Omitting the pictures, restate all of the entries below exactly.

** Opening DATA block **

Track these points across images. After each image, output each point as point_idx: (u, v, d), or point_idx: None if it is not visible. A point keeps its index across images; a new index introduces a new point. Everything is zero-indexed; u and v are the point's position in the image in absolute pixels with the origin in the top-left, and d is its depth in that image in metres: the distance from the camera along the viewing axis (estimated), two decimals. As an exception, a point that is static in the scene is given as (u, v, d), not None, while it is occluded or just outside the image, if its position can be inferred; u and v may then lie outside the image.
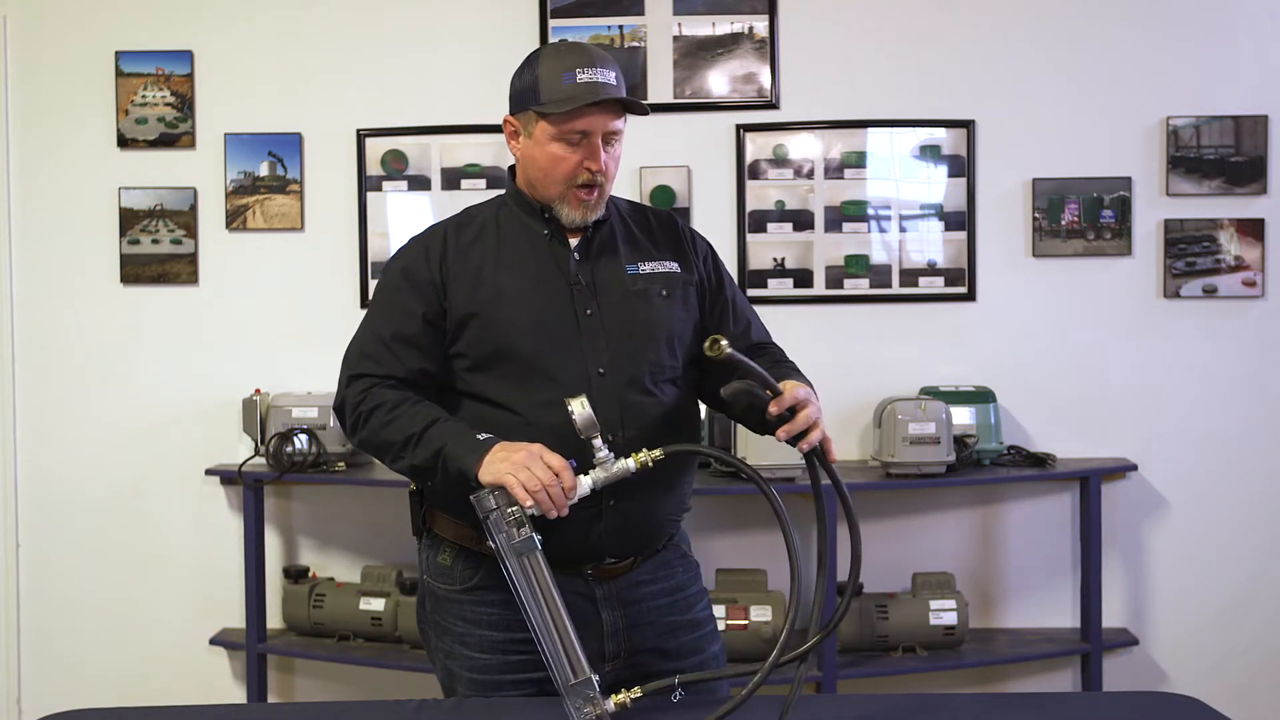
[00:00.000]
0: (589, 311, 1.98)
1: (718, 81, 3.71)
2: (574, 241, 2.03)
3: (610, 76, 1.97)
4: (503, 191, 2.11)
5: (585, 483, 1.81)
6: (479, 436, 1.85)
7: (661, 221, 2.14)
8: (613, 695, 1.73)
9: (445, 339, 2.00)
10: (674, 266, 2.07)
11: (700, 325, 2.08)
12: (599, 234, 2.06)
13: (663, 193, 3.68)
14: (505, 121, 2.04)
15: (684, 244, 2.11)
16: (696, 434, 2.19)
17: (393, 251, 2.11)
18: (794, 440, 1.82)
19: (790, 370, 2.04)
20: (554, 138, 1.96)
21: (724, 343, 1.73)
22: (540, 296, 1.98)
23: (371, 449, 1.98)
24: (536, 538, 1.75)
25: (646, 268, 2.04)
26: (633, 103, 1.99)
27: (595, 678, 1.73)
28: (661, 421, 1.97)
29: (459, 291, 1.98)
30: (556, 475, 1.76)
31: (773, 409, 1.81)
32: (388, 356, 1.98)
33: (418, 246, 2.05)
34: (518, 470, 1.75)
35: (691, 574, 2.12)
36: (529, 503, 1.74)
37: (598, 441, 1.81)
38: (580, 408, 1.79)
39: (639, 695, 1.73)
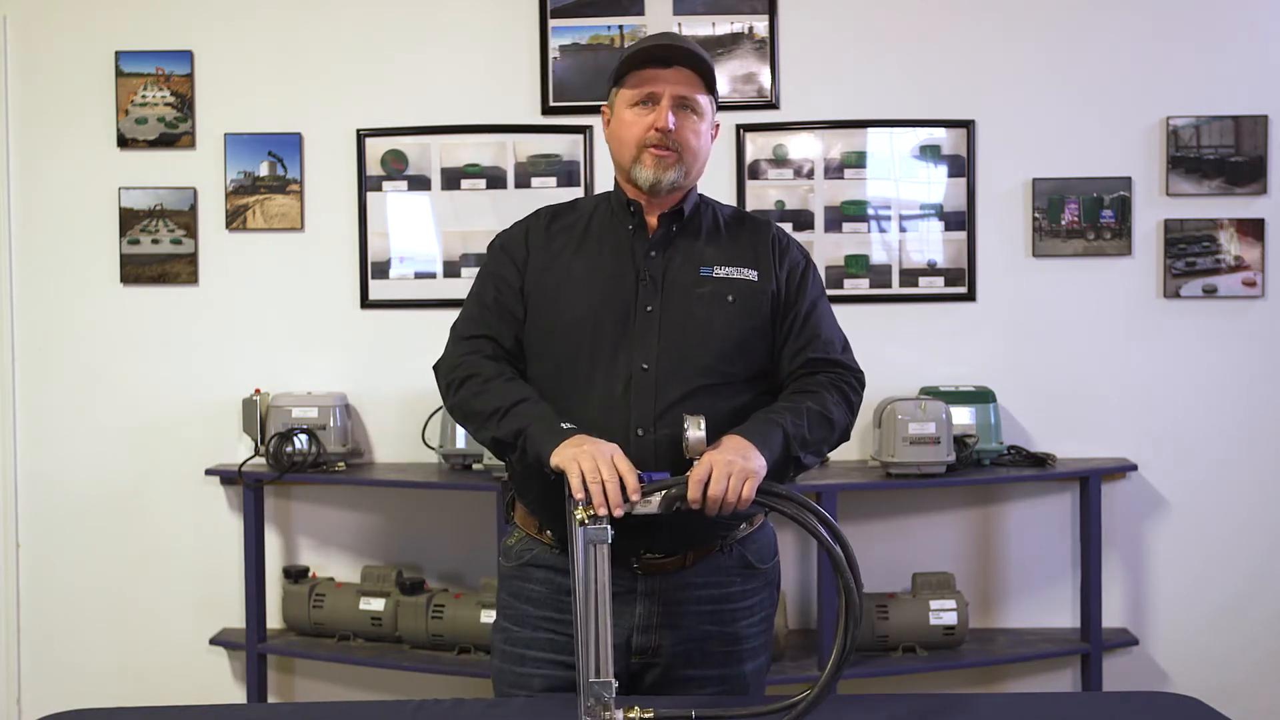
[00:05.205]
0: (649, 308, 1.99)
1: (718, 81, 3.69)
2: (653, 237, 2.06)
3: (682, 42, 2.08)
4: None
5: (655, 499, 1.79)
6: (563, 425, 1.86)
7: (755, 229, 2.13)
8: (624, 709, 1.71)
9: None
10: (751, 275, 2.05)
11: (770, 337, 2.06)
12: (683, 231, 2.07)
13: (663, 193, 3.68)
14: (601, 112, 2.14)
15: (769, 253, 2.08)
16: None
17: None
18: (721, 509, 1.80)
19: (783, 410, 1.96)
20: (628, 104, 2.05)
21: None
22: (603, 287, 2.01)
23: (460, 416, 2.01)
24: (610, 531, 1.75)
25: (721, 272, 2.04)
26: (694, 57, 2.04)
27: (614, 683, 1.72)
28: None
29: (532, 273, 2.05)
30: (621, 478, 1.75)
31: (694, 506, 1.79)
32: (492, 319, 2.04)
33: (520, 225, 2.13)
34: (583, 459, 1.76)
35: (752, 587, 2.07)
36: (580, 493, 1.73)
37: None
38: (696, 428, 1.82)
39: (651, 717, 1.72)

** Closing DATA block **

● ANSWER FOR THE TASK
Track these points across images. After each image, output each point as point_idx: (u, v, d), or point_idx: None if it is not visible. A point keeps its index across images; a new index introduces a new point. Everything is zero-indexed; u and v are the point's position in the image in absolute pixels with the origin in the top-left, and d is its depth in that image in metres: the distance from the camera along the viewing axis (estimated), two decimals. As an exception, a point that is static in the scene is given as (u, v, d), not None, while it is occluded or just outside the image, if its position can be inferred; u and v may then lie outside the image.
[00:00.000]
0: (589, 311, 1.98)
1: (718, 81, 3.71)
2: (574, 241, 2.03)
3: (610, 76, 1.97)
4: (503, 191, 2.11)
5: (585, 483, 1.81)
6: (479, 436, 1.85)
7: (661, 221, 2.14)
8: (613, 695, 1.73)
9: (445, 339, 2.00)
10: (674, 266, 2.07)
11: (700, 325, 2.08)
12: (599, 234, 2.06)
13: (663, 193, 3.68)
14: (505, 121, 2.04)
15: (684, 244, 2.11)
16: (696, 434, 2.19)
17: (393, 251, 2.11)
18: (794, 440, 1.82)
19: (790, 370, 2.04)
20: (554, 138, 1.96)
21: (724, 343, 1.73)
22: (540, 296, 1.98)
23: (371, 449, 1.98)
24: (536, 538, 1.75)
25: (646, 268, 2.04)
26: (633, 103, 1.99)
27: (595, 678, 1.73)
28: (661, 421, 1.97)
29: (459, 291, 1.98)
30: (556, 475, 1.76)
31: (773, 409, 1.81)
32: (388, 356, 1.98)
33: (418, 246, 2.05)
34: (518, 470, 1.75)
35: (691, 574, 2.12)
36: (529, 503, 1.74)
37: (598, 441, 1.81)
38: (580, 408, 1.79)
39: (639, 695, 1.73)
[00:05.205]
0: (649, 308, 1.99)
1: (718, 81, 3.69)
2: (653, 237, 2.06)
3: (682, 42, 2.08)
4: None
5: (655, 499, 1.79)
6: (563, 425, 1.86)
7: (755, 229, 2.13)
8: (624, 709, 1.71)
9: None
10: (751, 275, 2.05)
11: (770, 337, 2.06)
12: (683, 231, 2.07)
13: (663, 193, 3.68)
14: (601, 112, 2.14)
15: (769, 253, 2.08)
16: None
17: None
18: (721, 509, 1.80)
19: (783, 410, 1.96)
20: (628, 104, 2.05)
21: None
22: (603, 287, 2.01)
23: (460, 416, 2.01)
24: (610, 531, 1.75)
25: (721, 272, 2.04)
26: (694, 57, 2.04)
27: (614, 683, 1.72)
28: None
29: (532, 273, 2.05)
30: (621, 478, 1.75)
31: (694, 506, 1.79)
32: (492, 319, 2.04)
33: (520, 225, 2.13)
34: (583, 459, 1.76)
35: (752, 587, 2.07)
36: (580, 493, 1.73)
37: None
38: (696, 428, 1.82)
39: (651, 717, 1.72)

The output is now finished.